Page:Origin of metallic currency and weight standards.djvu/211

From Wikisource
Jump to navigation Jump to search
This page needs to be proofread.

CHAPTER IX.

Statement and Criticism of the Old Doctrines.

                  Nec Babylonios
Tentaris numeros.

Hor. Carm. I. 11. 2.

We now proceed to the statement and criticism of the old doctrines of the origin of metallic currency and weight standards. To enter into an elaborate account of the various shades of doctrine held by the followers of Boeckh would be useless and wearisome, for as they all alike are agreed in starting from an arbitrary scientifically obtained unit, it matters not as far as my object is concerned.
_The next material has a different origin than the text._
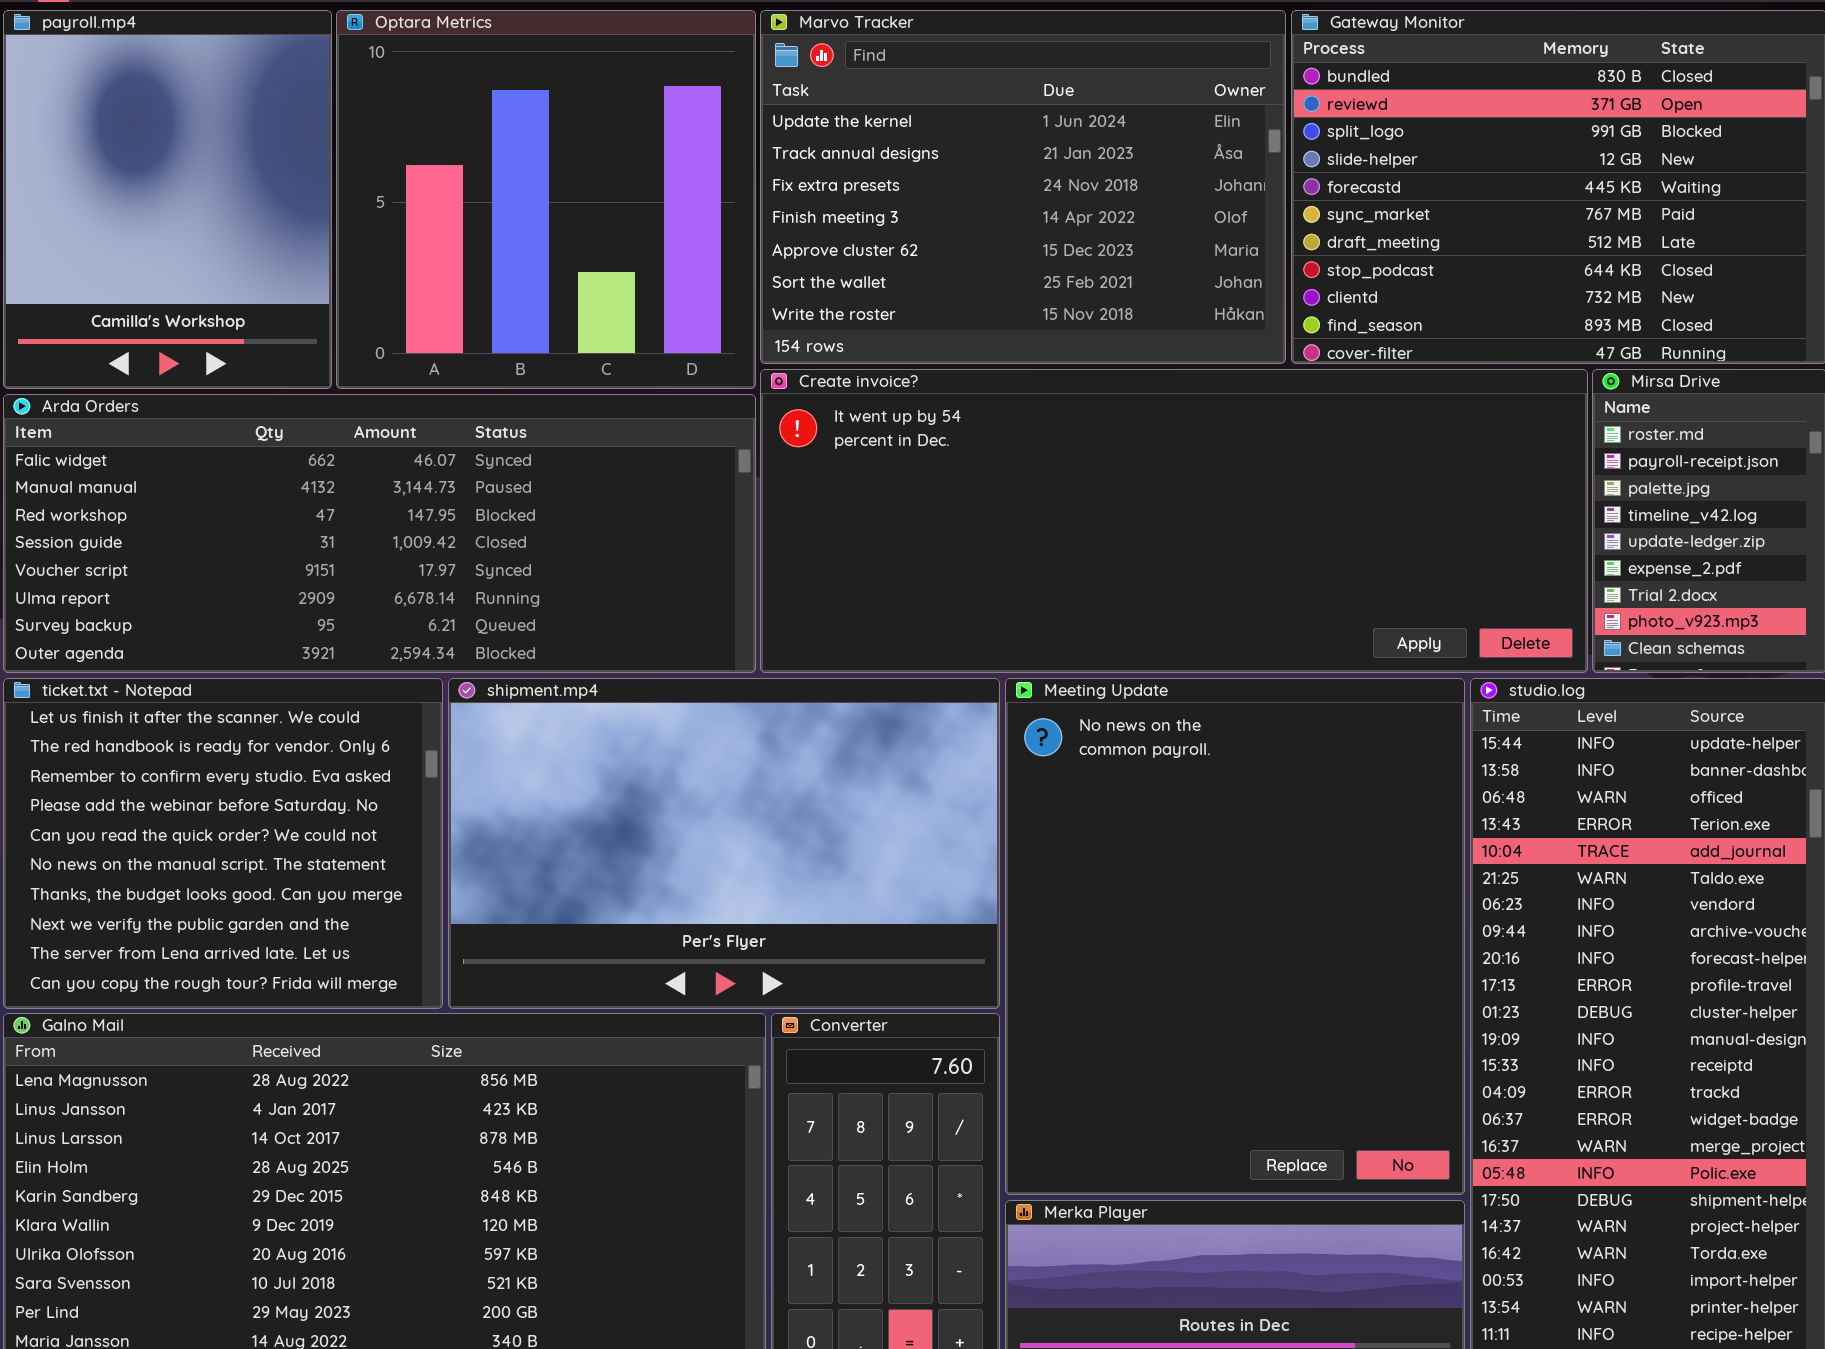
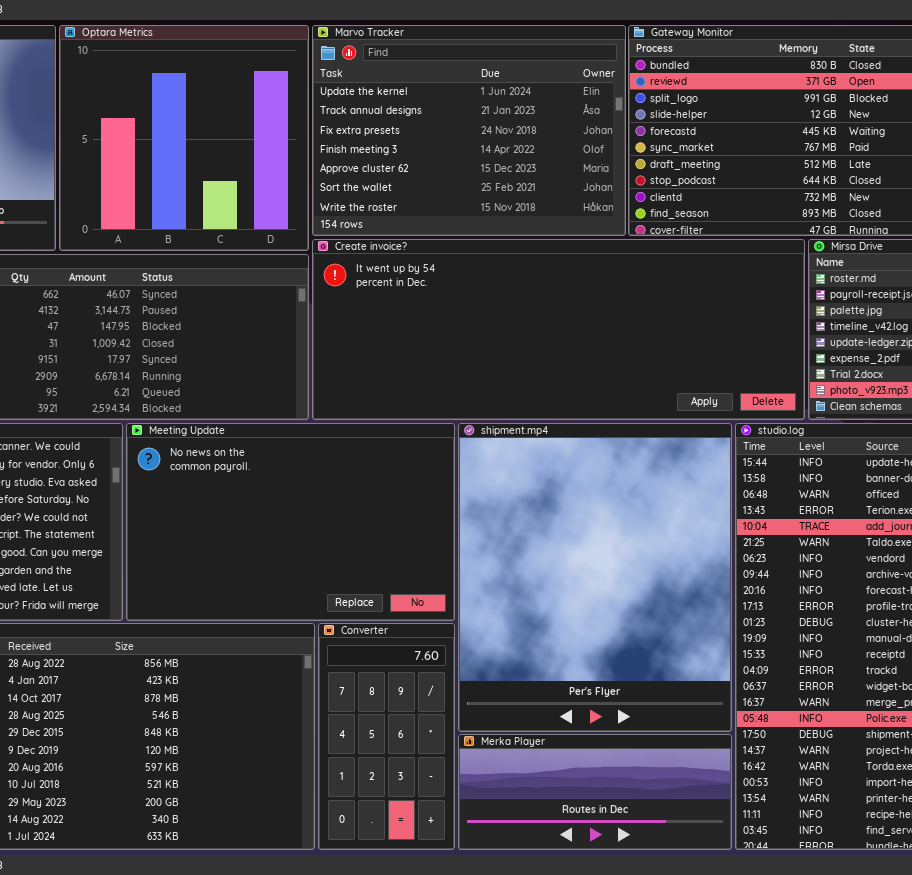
shipment.mp4: [448,678,1000,1009] -> [458,423,732,732], moved, resized
Meeting Update: [1005,678,1465,1195] -> [126,423,455,621], moved, resized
Certain metrologists lay down that Egypt borrowed her system from Babylon, whilst others[1] again declare that Egypt is the true mother of weight standards, and this battle is raging hotly at the present moment. Thus but recently Professor Brugsch has written a vigorous article (in the Zeitschrift für Ethnologie[2]) to prove that the Chaldeans borrowed their system from Egypt. But the Assyriologists were not prepared to assent to a doctrine which placed the Babylonians in an inferior position. Accordingly Dr C. F. Lehmann (Zeitschrift fur Ethnologie, 1889, p. 245 seqq.) has made an elaborate defence of the original doctrine first propounded by Boeckh and developed and expounded by Dr Brandis and Dr Hultsch. This Assyrio-Egyptian struggle for pre-eminence has at present no importance for our enquiry, as it is based almost entirely on à

  1. Nissen, "Griechische und römische Metrologie" (Iwan Müller's Handbuch der classischen Alterthumswissenschaft I. 663 seq. or separately, Nordlingen, 1886).
  2. "Das älteste Gewicht," 1889, pp. 1-9, 34-43.